### LISTED RECORDS ###

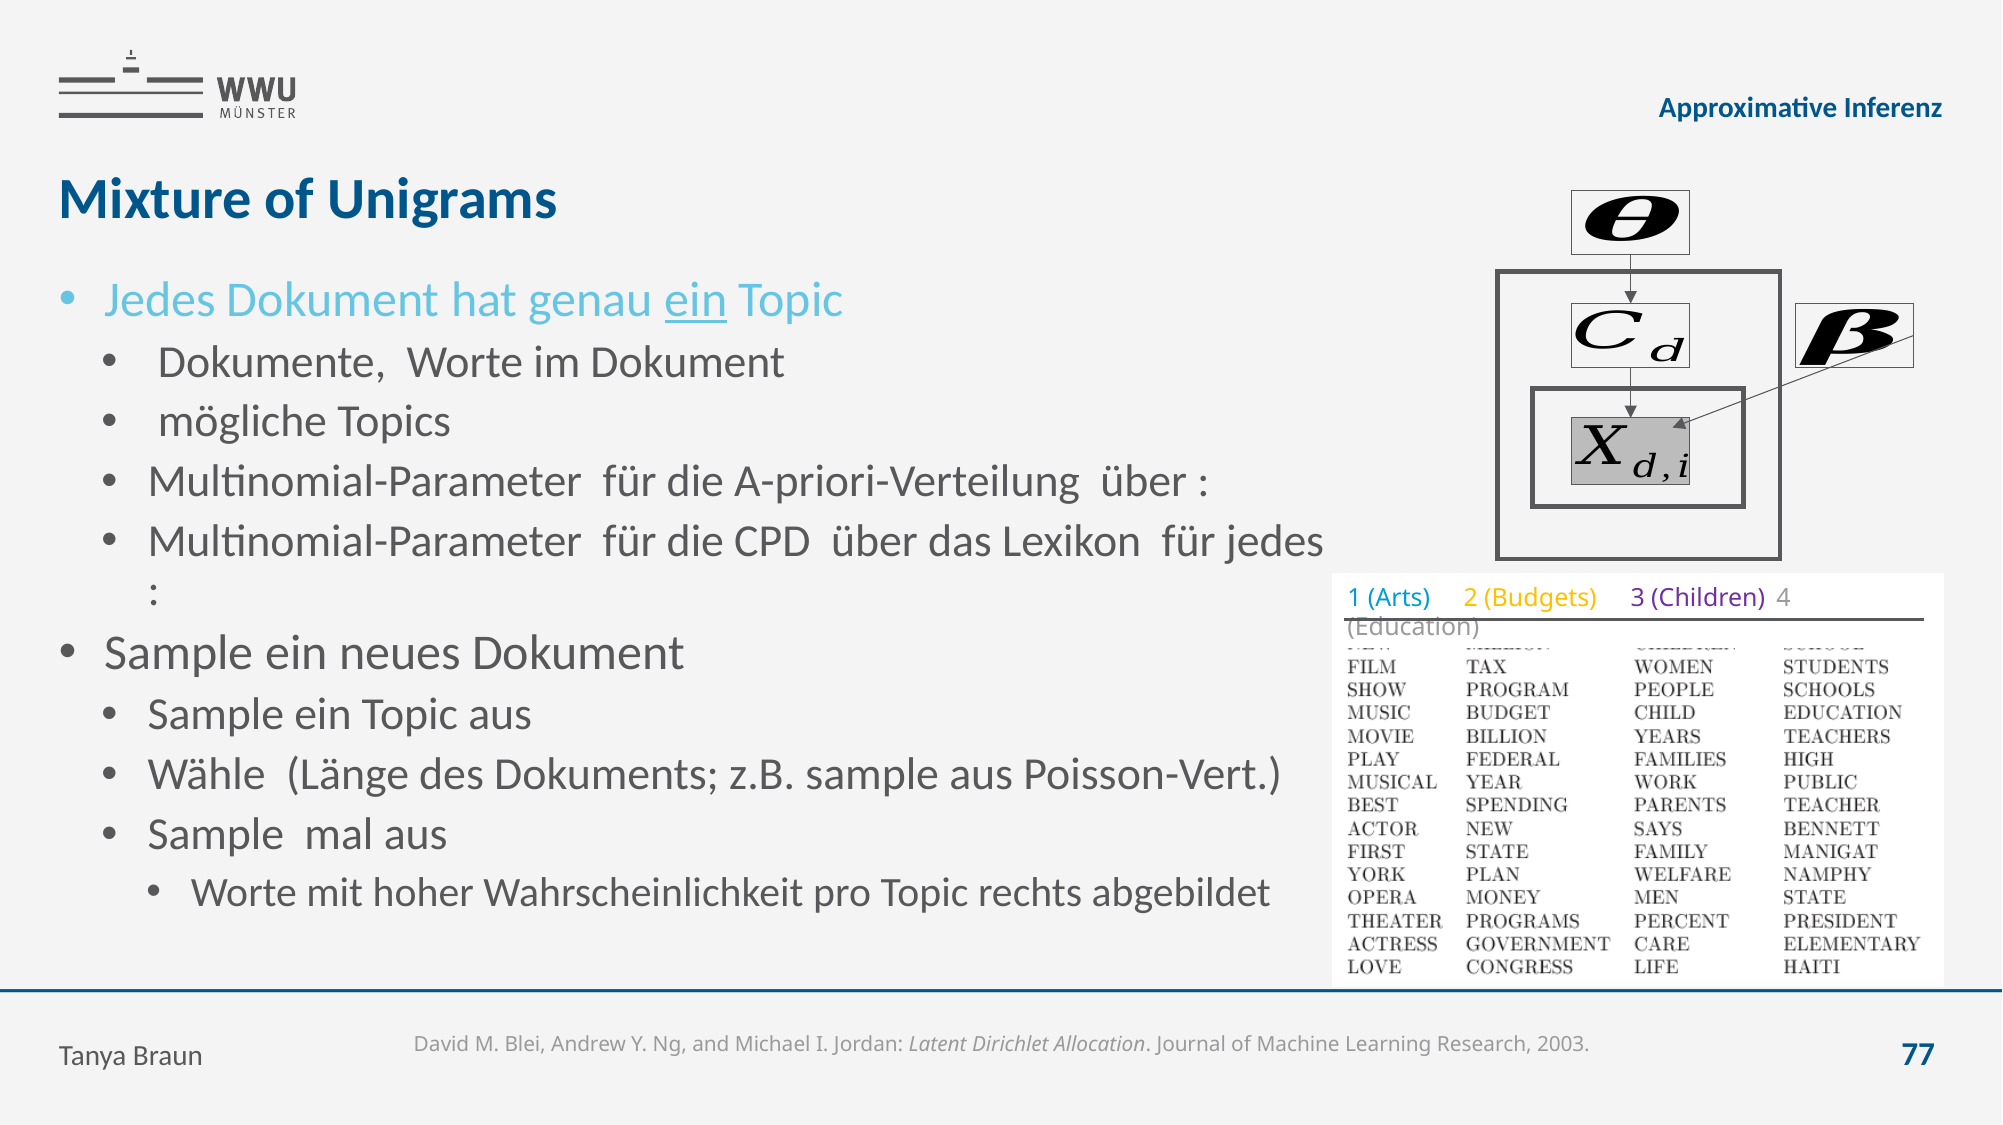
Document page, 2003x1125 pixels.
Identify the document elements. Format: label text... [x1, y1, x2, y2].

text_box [1672, 358, 1813, 428]
slide_number 77 [1824, 1012, 1943, 1072]
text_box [1332, 573, 1944, 987]
title Mixture of Unigrams [59, 148, 1943, 243]
slide_number Approximative Inferenz [590, 63, 1943, 123]
text_box David M. Blei, Andrew Y. Ng, and Michael I. Jordan: Latent Dirichlet Allocation. Journal of Machine Learning Research, 2003. [397, 1023, 1605, 1064]
footer Tanya Braun [59, 1012, 1442, 1072]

###

## ASSIGNED TASK
Strip out the pictures and quote the remaining data word for word.

## TASK RESPONSE
Document page, 2003x1125 pixels.
Identify the document elements. Format: label text... [x1, y1, x2, y2].

text_box [1672, 358, 1813, 428]
slide_number 77 [1824, 1012, 1943, 1072]
text_box [1332, 573, 1944, 987]
title Mixture of Unigrams [59, 148, 1943, 243]
slide_number Approximative Inferenz [590, 63, 1943, 123]
text_box David M. Blei, Andrew Y. Ng, and Michael I. Jordan: Latent Dirichlet Allocation. Journal of Machine Learning Research, 2003. [397, 1023, 1605, 1064]
footer Tanya Braun [59, 1012, 1442, 1072]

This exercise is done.